Taken together, these observations strongly suggest that serial quantification of anti-PLA2R antibody levels can help in monitoring disease activity and response to immunosuppressive therapy. When taken in concert with follow-up of proteinuria, antibody testing may allow early intervention and earlier stopping of potent immunosuppressive agents.

Immunofluorescence staining for PLA2R can now be performed on kidney biopsy material. Positive staining mirroring the distribution of immune deposits that are detected on electron microscopy (EM) examination strongly favors primary MN over a secondary form of disease. Some patients may be negative in terms of circulating anti-PLA2R autoantibody at the time of kidney biopsy but still exhibit positive glomerular PLA2R staining. This state could represent completely different phases of the disease, either indicating that PLA2R-associated MN has gone into an immune remission while leaving footprints of the previous immunologic activity or indicating that early disease is present, with the very high affinity between anti-PLA2R autoantibodies and the podocyte antigen, leading to such a rapid depletion of antibodies from the circulation and deposition in the kidney that antibody is not measurable despite active disease.

Genetic Associations

Single-nucleotide polymorphisms (SNPs) in the genes encoding M-type PLA2R and HLA complex class II HLA-DQ alpha chain 1 (HLA-DQA1) have been reported in white and Asian populations with MN. The risk for primary MN was significantly higher when both the HLA-DQ1 allele and the PLA2R1 allele were present. Patients carrying one or two alleles for HLA DQA1*05:01 or for DQB1*02:01 have higher anti-PLA2R titers than those with neither of these HLA alleles. A theory has been proposed that the rare confluence of several relatively common factors triggers the development of MN: a particular isoform of HLA-DQA1 that confers increased susceptibility to autoimmunity, polymorphisms in PLA2R1 that alter expression and/or create a unique conformation identified by HLA class II on antigen-presenting cells, and other environmental factors.

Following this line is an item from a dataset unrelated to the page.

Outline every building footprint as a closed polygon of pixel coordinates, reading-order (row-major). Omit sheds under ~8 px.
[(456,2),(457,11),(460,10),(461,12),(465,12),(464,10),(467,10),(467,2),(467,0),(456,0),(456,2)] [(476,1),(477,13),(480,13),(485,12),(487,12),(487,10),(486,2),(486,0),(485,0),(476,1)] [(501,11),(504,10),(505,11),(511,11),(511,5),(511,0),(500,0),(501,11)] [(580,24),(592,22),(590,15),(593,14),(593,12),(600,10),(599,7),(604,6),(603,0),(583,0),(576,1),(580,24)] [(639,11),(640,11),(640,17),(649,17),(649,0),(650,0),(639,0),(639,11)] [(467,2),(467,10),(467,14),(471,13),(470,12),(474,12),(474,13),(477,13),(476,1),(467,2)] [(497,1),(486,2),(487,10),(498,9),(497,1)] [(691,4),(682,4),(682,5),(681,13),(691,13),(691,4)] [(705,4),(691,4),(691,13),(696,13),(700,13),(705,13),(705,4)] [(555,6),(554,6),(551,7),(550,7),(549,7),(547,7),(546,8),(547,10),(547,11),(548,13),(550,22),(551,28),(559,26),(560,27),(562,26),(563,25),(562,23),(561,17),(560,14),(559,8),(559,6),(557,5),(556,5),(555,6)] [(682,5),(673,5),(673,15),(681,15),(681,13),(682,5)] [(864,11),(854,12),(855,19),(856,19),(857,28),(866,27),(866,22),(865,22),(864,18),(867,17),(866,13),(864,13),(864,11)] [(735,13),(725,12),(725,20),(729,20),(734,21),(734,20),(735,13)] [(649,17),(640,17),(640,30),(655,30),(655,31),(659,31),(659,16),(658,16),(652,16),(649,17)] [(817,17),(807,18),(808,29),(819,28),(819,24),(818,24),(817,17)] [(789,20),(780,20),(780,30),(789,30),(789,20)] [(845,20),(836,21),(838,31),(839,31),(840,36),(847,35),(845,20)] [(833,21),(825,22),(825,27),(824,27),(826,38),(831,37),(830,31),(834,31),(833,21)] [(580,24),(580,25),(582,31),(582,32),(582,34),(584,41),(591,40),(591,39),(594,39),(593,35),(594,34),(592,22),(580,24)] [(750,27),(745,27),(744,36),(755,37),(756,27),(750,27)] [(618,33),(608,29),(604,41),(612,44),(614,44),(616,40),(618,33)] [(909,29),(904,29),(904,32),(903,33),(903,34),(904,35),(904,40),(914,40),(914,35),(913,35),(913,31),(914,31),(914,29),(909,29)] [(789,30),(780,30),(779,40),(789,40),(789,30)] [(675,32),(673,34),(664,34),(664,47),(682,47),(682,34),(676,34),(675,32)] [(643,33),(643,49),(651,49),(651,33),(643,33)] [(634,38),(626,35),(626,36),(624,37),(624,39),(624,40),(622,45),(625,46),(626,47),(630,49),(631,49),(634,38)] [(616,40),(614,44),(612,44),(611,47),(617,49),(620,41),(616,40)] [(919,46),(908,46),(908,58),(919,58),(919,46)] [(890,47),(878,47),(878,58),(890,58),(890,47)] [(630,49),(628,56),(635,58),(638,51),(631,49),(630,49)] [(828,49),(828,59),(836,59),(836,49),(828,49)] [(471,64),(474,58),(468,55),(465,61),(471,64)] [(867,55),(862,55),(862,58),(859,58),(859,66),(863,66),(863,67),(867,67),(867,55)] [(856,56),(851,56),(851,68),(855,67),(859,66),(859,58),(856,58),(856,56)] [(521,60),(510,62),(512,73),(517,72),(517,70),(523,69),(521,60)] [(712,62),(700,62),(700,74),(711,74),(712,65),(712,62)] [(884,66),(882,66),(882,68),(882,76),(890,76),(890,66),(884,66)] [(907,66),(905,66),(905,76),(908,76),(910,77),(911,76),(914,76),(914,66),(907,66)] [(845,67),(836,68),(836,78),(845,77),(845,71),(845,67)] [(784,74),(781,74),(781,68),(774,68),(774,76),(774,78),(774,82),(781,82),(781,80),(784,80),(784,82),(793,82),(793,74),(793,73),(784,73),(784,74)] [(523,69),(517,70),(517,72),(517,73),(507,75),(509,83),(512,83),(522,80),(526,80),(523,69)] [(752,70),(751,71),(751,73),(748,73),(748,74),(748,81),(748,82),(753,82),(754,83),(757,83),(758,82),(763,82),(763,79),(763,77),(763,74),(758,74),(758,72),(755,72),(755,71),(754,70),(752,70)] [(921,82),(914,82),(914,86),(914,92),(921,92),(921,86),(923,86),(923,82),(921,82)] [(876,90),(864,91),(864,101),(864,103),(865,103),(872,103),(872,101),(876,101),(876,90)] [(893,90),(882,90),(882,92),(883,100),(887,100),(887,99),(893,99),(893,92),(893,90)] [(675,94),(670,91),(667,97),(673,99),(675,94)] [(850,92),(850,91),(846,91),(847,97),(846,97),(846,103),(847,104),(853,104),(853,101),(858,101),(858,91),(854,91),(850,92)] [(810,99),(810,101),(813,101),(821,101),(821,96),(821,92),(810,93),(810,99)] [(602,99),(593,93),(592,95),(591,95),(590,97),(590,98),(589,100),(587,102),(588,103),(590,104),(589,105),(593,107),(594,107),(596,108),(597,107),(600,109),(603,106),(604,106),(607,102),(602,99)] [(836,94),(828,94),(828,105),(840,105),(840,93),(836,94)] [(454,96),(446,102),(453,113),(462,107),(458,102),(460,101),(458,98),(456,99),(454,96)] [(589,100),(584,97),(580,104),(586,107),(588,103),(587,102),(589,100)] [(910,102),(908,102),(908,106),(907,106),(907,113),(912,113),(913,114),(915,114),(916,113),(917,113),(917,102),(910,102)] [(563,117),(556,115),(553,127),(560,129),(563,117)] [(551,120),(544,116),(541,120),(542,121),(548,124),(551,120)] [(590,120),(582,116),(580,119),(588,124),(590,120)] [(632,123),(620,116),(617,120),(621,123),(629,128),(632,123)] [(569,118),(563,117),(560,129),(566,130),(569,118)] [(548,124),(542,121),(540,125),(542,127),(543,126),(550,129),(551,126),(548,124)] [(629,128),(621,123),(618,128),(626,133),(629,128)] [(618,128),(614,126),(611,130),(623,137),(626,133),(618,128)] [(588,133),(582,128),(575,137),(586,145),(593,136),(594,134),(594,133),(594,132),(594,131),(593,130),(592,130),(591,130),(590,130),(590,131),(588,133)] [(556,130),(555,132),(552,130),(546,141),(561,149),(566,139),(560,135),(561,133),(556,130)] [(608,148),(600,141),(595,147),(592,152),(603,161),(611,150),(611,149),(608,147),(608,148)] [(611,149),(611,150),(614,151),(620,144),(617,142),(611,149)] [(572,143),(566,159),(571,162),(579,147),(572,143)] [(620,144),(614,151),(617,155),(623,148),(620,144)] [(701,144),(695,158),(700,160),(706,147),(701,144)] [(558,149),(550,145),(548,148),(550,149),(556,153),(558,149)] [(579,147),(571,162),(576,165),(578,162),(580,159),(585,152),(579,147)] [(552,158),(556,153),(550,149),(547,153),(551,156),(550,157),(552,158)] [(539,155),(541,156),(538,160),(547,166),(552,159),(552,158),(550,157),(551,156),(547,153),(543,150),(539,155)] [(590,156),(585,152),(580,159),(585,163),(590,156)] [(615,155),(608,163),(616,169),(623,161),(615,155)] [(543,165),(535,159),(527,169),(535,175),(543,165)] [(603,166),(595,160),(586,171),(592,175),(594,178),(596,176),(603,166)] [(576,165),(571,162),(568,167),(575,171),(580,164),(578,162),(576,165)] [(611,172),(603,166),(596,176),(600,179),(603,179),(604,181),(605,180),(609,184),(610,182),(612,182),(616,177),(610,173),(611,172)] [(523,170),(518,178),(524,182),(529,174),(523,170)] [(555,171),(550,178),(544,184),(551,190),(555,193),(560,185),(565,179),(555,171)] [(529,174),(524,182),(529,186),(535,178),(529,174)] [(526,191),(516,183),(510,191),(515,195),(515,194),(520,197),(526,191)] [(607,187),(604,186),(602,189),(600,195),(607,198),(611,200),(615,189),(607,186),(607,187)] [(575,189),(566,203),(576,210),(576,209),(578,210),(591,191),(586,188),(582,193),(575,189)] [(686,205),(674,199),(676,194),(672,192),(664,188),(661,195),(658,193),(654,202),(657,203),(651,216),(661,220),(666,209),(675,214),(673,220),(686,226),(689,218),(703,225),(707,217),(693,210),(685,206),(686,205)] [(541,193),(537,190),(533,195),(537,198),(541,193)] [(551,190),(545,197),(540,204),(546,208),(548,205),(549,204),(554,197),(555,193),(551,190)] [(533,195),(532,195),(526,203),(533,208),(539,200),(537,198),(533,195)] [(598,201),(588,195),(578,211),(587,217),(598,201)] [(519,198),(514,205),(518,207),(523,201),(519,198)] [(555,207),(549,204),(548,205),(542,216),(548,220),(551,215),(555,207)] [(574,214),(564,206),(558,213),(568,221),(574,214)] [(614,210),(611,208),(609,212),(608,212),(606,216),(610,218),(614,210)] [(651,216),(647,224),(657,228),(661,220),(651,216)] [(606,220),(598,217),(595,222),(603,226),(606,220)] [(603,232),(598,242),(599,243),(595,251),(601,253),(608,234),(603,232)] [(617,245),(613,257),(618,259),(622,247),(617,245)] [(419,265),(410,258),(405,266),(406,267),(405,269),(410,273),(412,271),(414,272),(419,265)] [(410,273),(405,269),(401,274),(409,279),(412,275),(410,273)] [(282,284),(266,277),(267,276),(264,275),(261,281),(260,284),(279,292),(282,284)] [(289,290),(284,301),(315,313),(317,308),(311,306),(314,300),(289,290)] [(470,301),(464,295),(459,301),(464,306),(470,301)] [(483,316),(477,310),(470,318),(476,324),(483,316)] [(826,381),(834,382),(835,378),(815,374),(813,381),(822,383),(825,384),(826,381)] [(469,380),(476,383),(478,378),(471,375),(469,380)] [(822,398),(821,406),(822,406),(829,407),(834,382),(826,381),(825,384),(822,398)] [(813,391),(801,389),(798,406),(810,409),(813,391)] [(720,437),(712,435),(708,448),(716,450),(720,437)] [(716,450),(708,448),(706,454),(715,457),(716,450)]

Antithrombospondin Type-1 Domain-Containing 7A Antibodies

THSD7A is a transmembrane protein initially described in human endothelial vein cells but also expressed in many organs, including the kidney. The function of THSD7A may relate to binding to extracellular matrix, especially to glycosaminoglycan chains present on matrix proteoglycans. Immunogold EM has localized the protein within podocytes to the foot process near the slit diaphragm and in endosomal structures. Antibodies against THSD7A, predominantly of the IgG4 subclass, are reported in ~10% of patients with MN that are negative for PLA2R antibodies. So far, anti-THSD7A antibodies have not been detected in healthy controls or in patients with other kidney and systemic diseases, yielding 100% specificity for MN. Limited evidence suggests that, as in the case of PLA2R antibodies, circulating anti-THSD7A antibodies correlate with disease activity and may be used to monitor disease activity in patients with THSD7A-associated disease in the future. A genetic link to the THSD7A locus has not yet been established, possibly because of the small number of cases identified so far. Initially it appeared that anti-PLA2R and anti-THSD7A autoantibodies were mutually exclusive, but several cases of dual antibody positivity have been described. Tissue staining for the THSD7A antigen in kidney biopsies is technically more difficult than the “on or off” pattern described for the PLA2R antigen because a linear staining pattern for THSD7A is seen in normal biopsies and other types of glomerular disease.